The Cost of Dating And Prom: A Friday Chat

It’s polite to blur out your date’s face when you’re posting Prom pics to The Billfold. Also, that dress totally looks like Tina Fey’s.

Ester: Hello!

Nicole: Hi! It’s Friday once again!

Ester: It sure is, and I have to ask the question that’s on everyone’s mind: have you indeed met any young men through those classes and events?

Nicole: Well, which definition of “met” are we talking about here? If it’s the one that means “trumpets sounded and true love was announced,” no. If it was the one that means “well, maybe we agreed to go out sometime,” still no. If it means “hey, I talked to some people that I probably wouldn’t have talked to if I had stayed indoors, but the conversation was completely platonic and mostly about ‘Game of Thrones,’” absolutely.

Ester: Hee! Yeah, that sounds great. I realized relatively recently — when Ben and I went on one of the two dates we’ve managed to have in 2015 — that I’ve inadvertently saved lots of money by meeting a guy and getting married young. And he’s saved so much money too, since a straight guy is more often on the hook for impressing his young lady of choice and buying her stuff. We were playing ping pong at a crappy bar on Flatbush and I was like, “Yeah, you wouldn’t be able to get away with taking a date here ’til date three or four at least, right? You’d have to buy some fancier dinners first.” That adds up.

Nicole: The unspoken dating rule — I mean, it’s pretty clearly spoken on “how to do OKCupid” sites — is that the first few dates should always be low-cost, though. Coffee, one drink, maybe a cookie. Because online dating is about volume: you are supposed to meet as many people as possible in order to figure out if any of these people merit a second date.

Ester: And that flies, in Seattle? In “Sex and the City” they were always going out to real places with tablecloths and stuff.

Nicole: Oh, absolutely. You can always tell who just joined the site because they will ask you out to dinner right away. And you can tell who’s been there for six months or more because they’re all “what if we spent 20 minutes together at a Starbucks to see if there are any sparks?”

Ester: Makes much more sense. OK, well, now that we’ve gotten that out of the way, let’s talk about prom costs! Did you go to prom more than one year? And how much do you spend on it, do you think?

Nicole: I went to four proms. Also, I literally snickered at that. Aloud. I was a “sophomore server” at one of the proms, which is exactly what it sounds like — I served food to upperclassmen, and now I feel weird writing upperclassMEN, do we call them something else now? — but I did the dress and hair and everything for three other proms.

I don’t remember how much it cost, but I’m guessing under $200 per prom. Also, my parents paid for everything.

How about you?

Ester: Four proms! Wow, that’s stamina. I only went to two. The first one, junior year, this guy asked me during French class.

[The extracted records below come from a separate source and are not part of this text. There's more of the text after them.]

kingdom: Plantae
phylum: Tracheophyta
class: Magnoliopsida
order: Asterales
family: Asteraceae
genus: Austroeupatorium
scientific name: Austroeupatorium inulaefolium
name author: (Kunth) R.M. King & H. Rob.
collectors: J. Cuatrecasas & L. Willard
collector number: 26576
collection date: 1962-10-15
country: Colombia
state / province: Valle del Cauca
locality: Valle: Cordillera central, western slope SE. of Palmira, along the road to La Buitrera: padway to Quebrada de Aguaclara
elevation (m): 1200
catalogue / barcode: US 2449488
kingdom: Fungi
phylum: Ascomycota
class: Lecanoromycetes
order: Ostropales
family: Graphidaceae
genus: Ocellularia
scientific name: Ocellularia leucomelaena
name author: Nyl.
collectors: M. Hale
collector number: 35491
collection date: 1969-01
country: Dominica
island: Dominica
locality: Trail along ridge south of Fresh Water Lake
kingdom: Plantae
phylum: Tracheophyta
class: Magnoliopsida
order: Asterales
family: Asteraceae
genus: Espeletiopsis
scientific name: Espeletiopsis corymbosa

He turned around in his chair, with everyone listening, and said, “So, Bernadette, prom?” The teacher was prompting me, “Bernadette, oui?”

Nicole: Wait, he didn’t ask in French, though? He lost the opportunity to show your potential intimacy by tutoyer-ing you?

Ester: Maybe he intended to and he lost his nerve. I did admire the gesture anyway and said sure, almost definitely not in French. We basically went as friends, though. I don’t remember whether he paid for dinner or the ticket or anything; neither was expensive. My school only charged as much as the year, so in 1999 a prom ticket was $19.99. And we went as part of a group to a kind of pop up restaurant in the basement of a JCC because it was one of the few places we could find a kosher meal. Not very memorable.

Also I wore this insane black velvet Oscar De La Renta dress with huge puffed beaded sleeves that I found in a resale boutique / consignment shop. Everyone else was wearing reasonable, normal teenage dresses and I was in this elaborate thing. My poor date.

Nicole: Puffed sleeves! Were you entertaining Gilbert Blythe fantasies? (RIP Jonathan Crombie.)

Ester: Yeah I can’t explain it. I looked like something out of Beetlejuice. On the other hand, I always did like Tim Burton movies …

But so yeah, bottom line, prom was not super expensive for either my date or me. No fancy after-parties either: we hung out at a house-party with the cool kids for a bit and then went to a much calmer, smaller thing for nerds where we could hang out and fall asleep.

Nicole: Our school literally locked us in a restaurant until 5 a.m. I am not kidding. They set it up as a fake casino atmosphere, and we could win prizes — my date and I won a Nintendo 64 one year — but we also couldn’t leave. One year I was so tired and I just wanted to go home, and they were all “Nope.” There was some elaborate way we could get parental permission to walk home, but I didn’t want to call my parents and wake them up.

Ester: You did this four times??

Nicole: Hey, prom is a four-in-a-lifetime experience! Gotta make the most of it!